风歌儿换了一双轻便些的鞋履在椒房殿后的花园内练着基本功。宝笙屏退了宫女和太监为风歌儿守着花园。

    在椒房殿里不能舞刀弄枪的着实闷得慌。风歌儿见皇上也不常来椒房殿,所以早起练起基本功来。总不能让一身武艺就这么被荒废了。

    宝笙自花园外走了进来:“皇后娘娘,殿里来人了。”

    “来人了?”风歌儿微微有些诧异。按照规矩这后宫中人是该来向皇后请安的。不过这后宫中,就只有她与曹熹月两人。曹熹月来向她请安不过是做做样子,从来不会来得这么早。

    宝笙说道:“不是曹贵妃,是贺兰美人。”

    风歌儿愣了愣,好半晌才想了起来:“那个乐师?”

    宝笙点点头:“皇后娘娘好记性,说起来这乐师晋为美人,还是您亲口答应的呢。”

    风歌儿擦了擦汗:“他来做什么?”

    宝笙叹道:“皇后娘娘,既然晋了位份自然是要来向您请安的啊。”

    “……”风歌儿光是想想那情形也觉得诡异,她不过是觉得贺兰重华也是可怜,顺手帮上一帮,可从没想过要与贺兰重华姐妹相称啊!

    风歌儿说道:“我当时也没法不答应啊。这乐师在宫里也不是一日两日了,太后都没说什么,显然也是默许了的。我不过是顺水推舟而已。”

    宝笙为风歌儿拿过外袍来披上:“您是顺水推舟了,以后可就多了一个姐妹了。”

    风歌儿:“……”

    风歌儿走回椒房殿大堂,贺兰重华已经等在了厅中。贺兰重华一见着风歌儿,规规矩矩行了一个大礼。虽然贺兰重华的大礼是一丝不苟,神情也极是恭敬,让人挑不出一点错处来。但风歌儿看着一个男人对着自己行后妃之礼,着实也是不自在得很。

    风歌儿需抬了抬手说道:“贺兰美人平身吧,赐座。”

    贺兰重华在一旁低眉顺眼的坐下。
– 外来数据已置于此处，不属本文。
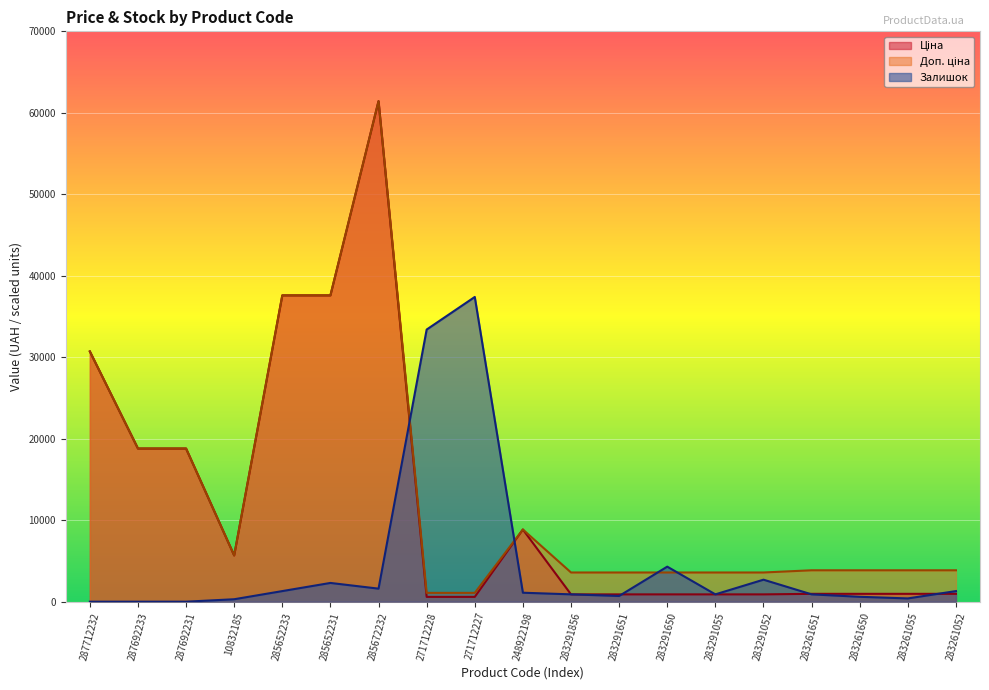

In Залишок, how many points are higher than both neighbors (excluding endpoints)?

4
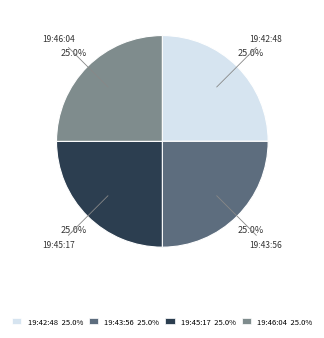

Is there any slice that represents more than half of the pie?

No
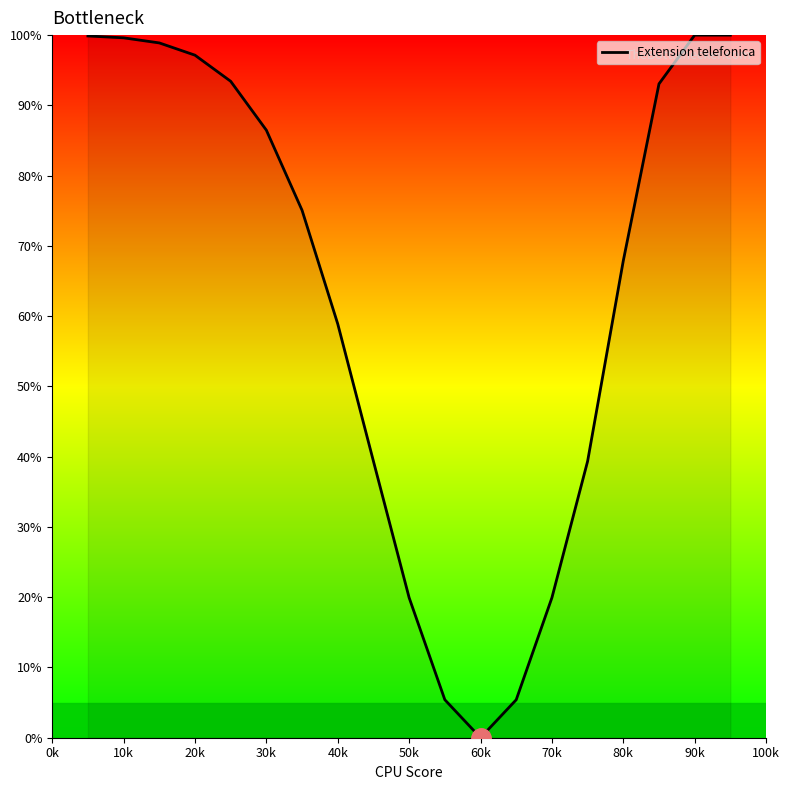

Is this an area chart (filled region under the line)?

Yes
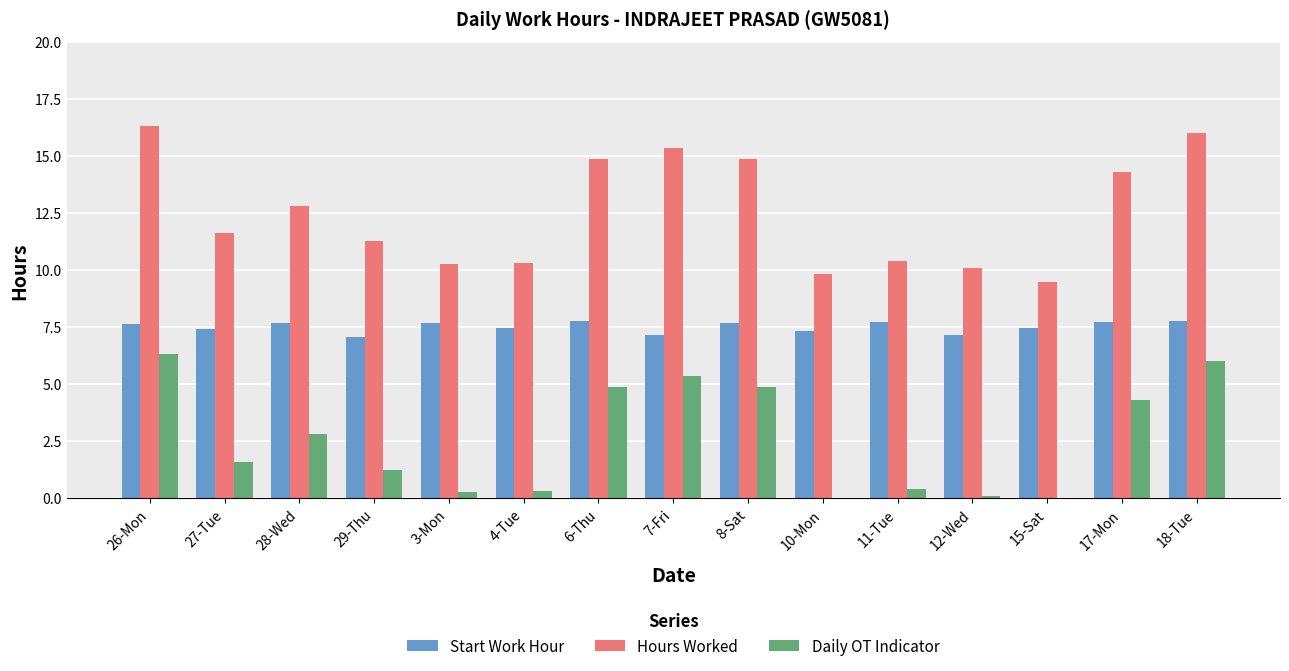

Are the bars grouped side by side (vs. stacked)?

Yes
他脸上无甚表情,即没有谄媚之情也没有一丝嫌恶之情,只是那么坐在那,仿佛是一尊冰雕的雕像。

    风歌儿倒是不自在了找着话说道:“贺兰美人今日怎么来了。”

    贺兰重华不紧不慢地答道:“我……臣来给皇后娘娘请安。”贺兰重华说这句话的时候脸上终于有了一丝表情。贺兰重华实在说不出“臣妾”二字,只好以臣自称。

    风歌儿干巴巴地笑道:“给贺兰美人赐杯茶吧。”

    照惯例,后宫中新晋了后妃,皇后定是要说一些,“姐妹之间要和平相处”,“要好好服侍皇上”之类的话。可面对贺兰重华,风歌儿半个字也说不出。在她自己的椒房殿中,她倒是最不自在的那一个。

    “今天可是太阳打西边出来了呢,皇后娘娘的椒房殿里这般热闹?”曹熹月一边说着话一边走了进来,她头发上的步摇随着她的步子不停地晃着。曹熹月瞥了一眼贺兰重华讥讽一笑:“贺兰美人晋封好些日子了,怎么偏今日想着来向皇后娘娘请安了?”

    贺兰重华眉头微蹙,不愿与曹熹月答话。

    曹熹月向风歌儿行了一礼,坐在风歌儿下首的椅子上。她斜着眼打量了一眼贺兰重华。那日在长乐宫中曹熹月并没有正眼看过贺兰重华,此时才算是真的看清了贺兰重华长什么样。饶是曹熹月自命不凡,此时看见贺兰重华也难免心生妒意。

    贺兰重华一张好皮囊,却又比寻常女子多了钢骨,添了些清贵姿态。偏偏他又不饰粉墨,不配珠钗,更是让他如同那不食人间烟火的谪仙一般,将姿容绝艳的曹熹月也比成了庸脂俗粉。